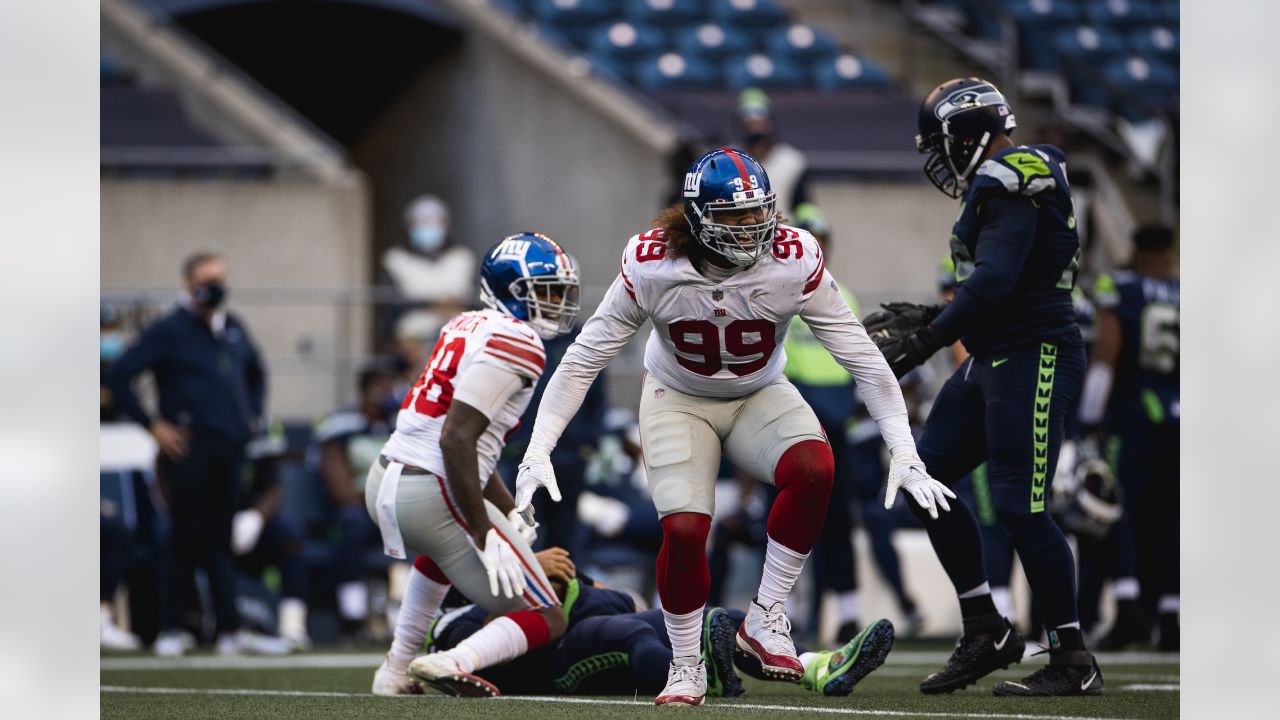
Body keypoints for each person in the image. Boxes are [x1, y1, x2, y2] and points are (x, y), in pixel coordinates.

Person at [515, 147, 953, 706]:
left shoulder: (793, 259)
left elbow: (863, 358)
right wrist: (539, 448)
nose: (753, 229)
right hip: (677, 398)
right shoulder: (652, 264)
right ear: (698, 218)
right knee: (685, 530)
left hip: (757, 393)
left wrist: (905, 452)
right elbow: (583, 359)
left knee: (816, 467)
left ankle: (766, 619)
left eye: (759, 213)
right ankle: (684, 665)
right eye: (736, 217)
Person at [865, 77, 1102, 695]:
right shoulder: (1007, 179)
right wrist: (938, 318)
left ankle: (1073, 658)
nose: (939, 161)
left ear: (965, 133)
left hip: (1034, 353)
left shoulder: (1011, 178)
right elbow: (1001, 279)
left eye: (941, 145)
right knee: (922, 477)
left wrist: (929, 340)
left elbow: (996, 278)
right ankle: (985, 628)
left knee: (1021, 510)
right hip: (997, 354)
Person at [366, 232, 581, 697]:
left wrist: (509, 513)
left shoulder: (466, 323)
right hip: (431, 486)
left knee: (441, 553)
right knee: (548, 615)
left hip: (389, 475)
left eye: (560, 291)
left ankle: (396, 668)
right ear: (510, 292)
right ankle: (451, 661)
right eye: (545, 291)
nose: (557, 302)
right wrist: (486, 532)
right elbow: (457, 440)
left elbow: (471, 451)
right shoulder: (519, 340)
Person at [106, 252, 289, 656]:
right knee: (184, 537)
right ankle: (171, 628)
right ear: (189, 283)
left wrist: (252, 416)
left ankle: (229, 630)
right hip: (189, 448)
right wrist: (154, 425)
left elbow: (256, 371)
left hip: (230, 448)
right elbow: (118, 375)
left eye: (221, 277)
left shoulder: (232, 328)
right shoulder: (170, 330)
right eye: (208, 279)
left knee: (218, 540)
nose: (217, 286)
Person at [428, 563, 895, 699]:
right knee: (632, 638)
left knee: (718, 616)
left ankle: (819, 666)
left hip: (605, 618)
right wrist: (532, 578)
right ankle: (702, 673)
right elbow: (494, 639)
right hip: (565, 654)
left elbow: (617, 596)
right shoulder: (453, 624)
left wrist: (547, 574)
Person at [1078, 224, 1180, 651]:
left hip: (1134, 415)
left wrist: (1088, 418)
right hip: (1178, 416)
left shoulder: (1121, 286)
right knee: (1169, 518)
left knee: (1120, 512)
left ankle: (1128, 607)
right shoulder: (1183, 292)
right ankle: (1171, 615)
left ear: (1135, 248)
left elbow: (1107, 354)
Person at [315, 365, 401, 639]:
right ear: (364, 391)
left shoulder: (401, 423)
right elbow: (337, 480)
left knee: (421, 522)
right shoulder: (342, 424)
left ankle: (403, 614)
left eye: (389, 387)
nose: (385, 394)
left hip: (396, 506)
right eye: (379, 387)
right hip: (359, 506)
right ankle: (352, 617)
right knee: (350, 524)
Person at [381, 194, 477, 350]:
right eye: (421, 222)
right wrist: (432, 304)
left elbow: (472, 298)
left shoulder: (462, 257)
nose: (428, 227)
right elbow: (392, 305)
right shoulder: (395, 259)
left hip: (457, 334)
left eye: (434, 222)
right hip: (413, 336)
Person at [738, 89, 811, 216]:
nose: (754, 125)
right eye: (749, 119)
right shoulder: (728, 158)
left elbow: (803, 205)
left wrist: (812, 222)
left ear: (770, 121)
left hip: (782, 231)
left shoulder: (792, 161)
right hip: (739, 232)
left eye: (760, 117)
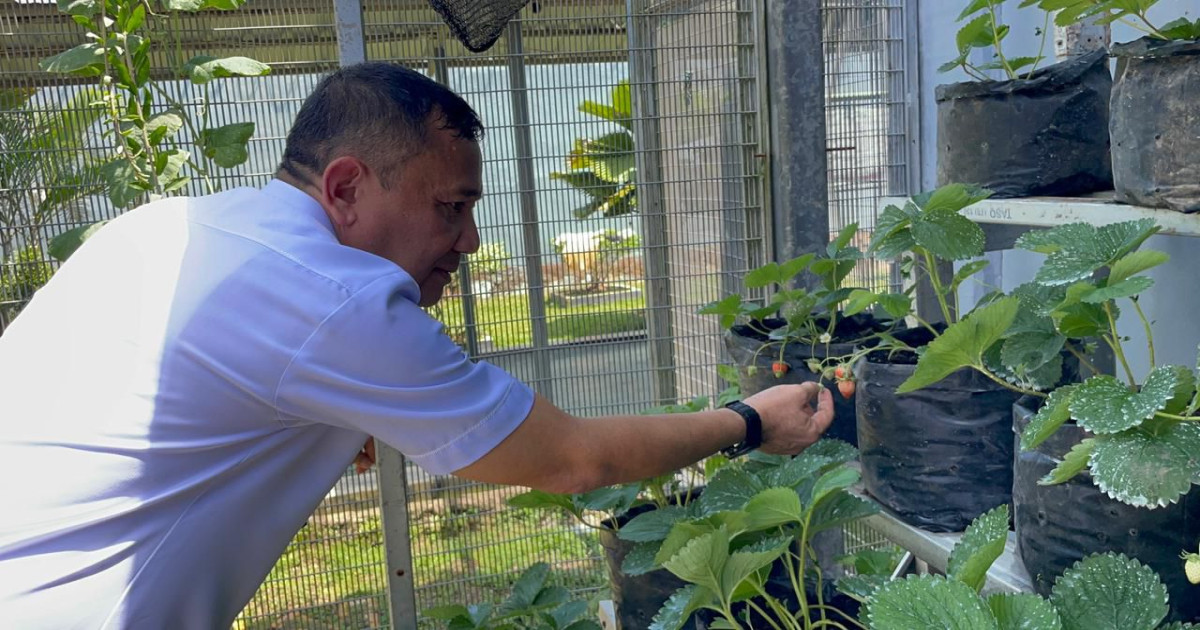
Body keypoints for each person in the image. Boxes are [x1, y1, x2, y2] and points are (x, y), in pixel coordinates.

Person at [0, 62, 833, 628]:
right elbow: (574, 462)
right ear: (346, 187)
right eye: (450, 208)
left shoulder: (169, 229)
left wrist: (324, 416)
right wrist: (751, 422)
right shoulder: (334, 299)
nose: (469, 241)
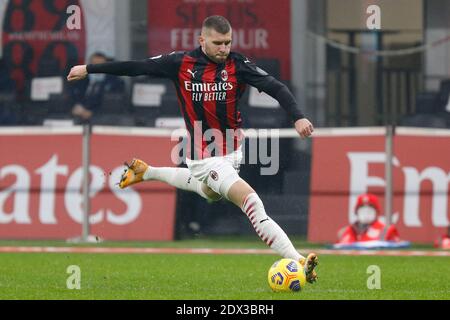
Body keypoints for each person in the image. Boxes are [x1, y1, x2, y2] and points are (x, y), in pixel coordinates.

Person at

•••

Nothing may be altered when you restate the records, but every picture must be dropped.

--- RESPONSE ---
Body keypoints for each person in the image. Boxes are [x1, y1, x2, y2] and points are (x, y), in pixel coordinates.

Person at [515, 147, 953, 706]:
left shoulder: (793, 259)
left elbow: (863, 358)
right wrist: (539, 448)
nose: (753, 229)
right hip: (677, 398)
right shoulder: (652, 264)
right ear: (698, 218)
right knee: (685, 530)
left hip: (757, 393)
left wrist: (905, 452)
right elbow: (583, 359)
left knee: (816, 467)
left ankle: (766, 619)
left eye: (759, 213)
right ankle: (684, 665)
right eye: (736, 217)
Person at [865, 77, 1102, 695]:
right shoulder: (1007, 179)
right wrist: (938, 318)
left ankle: (1073, 658)
nose: (939, 161)
left ear: (965, 133)
left hip: (1034, 353)
left shoulder: (1011, 178)
right elbow: (1001, 279)
left eye: (941, 145)
right knee: (922, 477)
left wrist: (929, 340)
left elbow: (996, 278)
right ankle: (985, 628)
left knee: (1021, 510)
right hip: (997, 354)
Person at [366, 232, 581, 697]:
left wrist: (509, 513)
left shoulder: (466, 323)
right hip: (431, 486)
left knee: (441, 553)
right knee: (548, 615)
left hip: (389, 475)
left eye: (560, 291)
left ankle: (396, 668)
right ear: (510, 292)
right ankle: (451, 661)
right eye: (545, 291)
nose: (557, 302)
right wrist: (486, 532)
right elbow: (457, 440)
left elbow: (471, 451)
right shoulder: (519, 340)
Person at [106, 252, 289, 656]:
right knee: (184, 537)
right ankle: (171, 628)
right ear: (189, 283)
left wrist: (252, 416)
left ankle: (229, 630)
right hip: (189, 448)
right wrist: (154, 425)
left elbow: (256, 371)
left hip: (230, 448)
right elbow: (118, 375)
left eye: (221, 277)
left shoulder: (232, 328)
right shoulder: (170, 330)
right eye: (208, 279)
left knee: (218, 540)
nose: (217, 286)
Person at [428, 563, 895, 699]:
right knee: (632, 638)
left knee: (718, 616)
left ankle: (819, 666)
left hip: (605, 618)
right wrist: (532, 578)
right ankle: (702, 673)
right elbow: (494, 639)
right hip: (565, 654)
left elbow: (617, 596)
right shoulder: (453, 624)
left wrist: (547, 574)
Person at [1078, 224, 1180, 651]:
left hip: (1134, 415)
left wrist: (1088, 418)
right hip: (1178, 416)
left shoulder: (1121, 286)
right knee: (1169, 518)
left knee: (1120, 512)
left ankle: (1128, 607)
right shoulder: (1183, 292)
right ankle: (1171, 615)
left ear: (1135, 248)
left elbow: (1107, 354)
Person at [315, 365, 401, 639]:
right ear: (364, 391)
left shoulder: (401, 423)
right elbow: (337, 480)
left knee: (421, 522)
right shoulder: (342, 424)
left ankle: (403, 614)
left eye: (389, 387)
nose: (385, 394)
left hip: (396, 506)
right eye: (379, 387)
right hip: (359, 506)
right ankle: (352, 617)
right knee: (350, 524)
Person at [381, 194, 477, 350]:
right eye: (421, 222)
right wrist: (432, 304)
left elbow: (472, 298)
left shoulder: (462, 257)
nose: (428, 227)
right elbow: (392, 305)
right shoulder: (395, 259)
left hip: (457, 334)
left eye: (434, 222)
right hip: (413, 336)
Person at [738, 89, 811, 216]:
nose: (754, 125)
right eye: (749, 119)
right shoulder: (728, 158)
left elbow: (803, 205)
left wrist: (812, 222)
left ear: (770, 121)
left hip: (782, 231)
left shoulder: (792, 161)
right hip: (739, 232)
left eye: (760, 117)
Body keypoints for each person in the image. Boxes are [x1, y1, x2, y2] and points are (x, y), in pixel coordinates.

Person at [0, 62, 833, 628]:
right elbow: (574, 462)
right ear: (346, 187)
right eye: (450, 208)
left shoulder: (169, 229)
left wrist: (324, 416)
right wrist: (751, 422)
right shoulder: (334, 299)
nose: (469, 241)
Body keypoints for each person in the image. Boxes are [x1, y1, x2, y2] and points are (x, y), in pixel coordinates.

Person at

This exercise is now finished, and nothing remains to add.